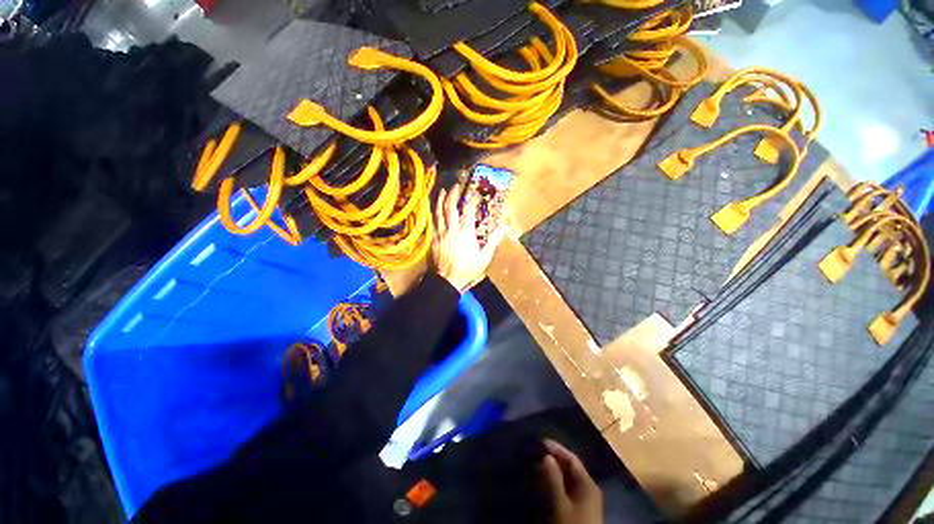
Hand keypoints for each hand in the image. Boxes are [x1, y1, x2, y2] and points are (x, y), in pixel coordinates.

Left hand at [432, 184, 504, 291]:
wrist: (446, 280)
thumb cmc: (467, 269)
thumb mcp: (484, 257)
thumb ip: (493, 241)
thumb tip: (502, 226)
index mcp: (466, 233)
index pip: (468, 211)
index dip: (471, 201)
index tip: (475, 194)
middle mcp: (452, 229)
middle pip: (451, 207)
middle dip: (453, 194)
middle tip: (455, 186)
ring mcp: (441, 233)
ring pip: (439, 212)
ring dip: (441, 200)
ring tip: (443, 191)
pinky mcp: (434, 239)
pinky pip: (434, 222)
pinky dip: (435, 213)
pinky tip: (435, 209)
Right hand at [540, 439, 602, 523]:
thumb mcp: (560, 504)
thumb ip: (553, 478)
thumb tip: (546, 456)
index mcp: (588, 483)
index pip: (571, 458)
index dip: (556, 448)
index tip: (539, 442)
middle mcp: (588, 488)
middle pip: (570, 468)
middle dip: (553, 460)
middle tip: (535, 453)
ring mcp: (585, 501)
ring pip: (567, 479)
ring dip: (553, 472)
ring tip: (536, 466)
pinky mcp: (580, 511)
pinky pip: (566, 490)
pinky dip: (555, 484)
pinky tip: (544, 484)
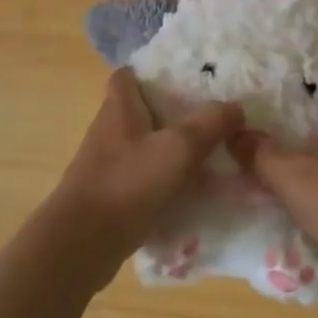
◆ ◆ ◆
▸ **Problem**
Please copy exactly, and only, the lines from the one that contains "ring tip: (443, 191)" through the last line of the data above, omitting all pictures.

▸ **Solution for this task**
ring tip: (443, 191)
pinky mcp: (434, 239)
pinky pip: (434, 222)
pinky dip: (435, 213)
pinky tip: (435, 209)
Right hand at [540, 439, 602, 523]:
thumb mcp: (560, 504)
thumb ip: (553, 478)
thumb tip: (546, 456)
index mcp: (588, 483)
index pip: (571, 458)
index dip: (556, 448)
index tip: (539, 442)
middle mcp: (588, 488)
middle pip: (570, 468)
middle dip: (553, 460)
middle tip: (535, 453)
ring mcp: (585, 501)
ring pip: (567, 479)
ring dip: (553, 472)
ring tip: (536, 466)
pinky mcp: (580, 511)
pinky pip: (566, 490)
pinky dip: (555, 484)
pinky tip: (544, 484)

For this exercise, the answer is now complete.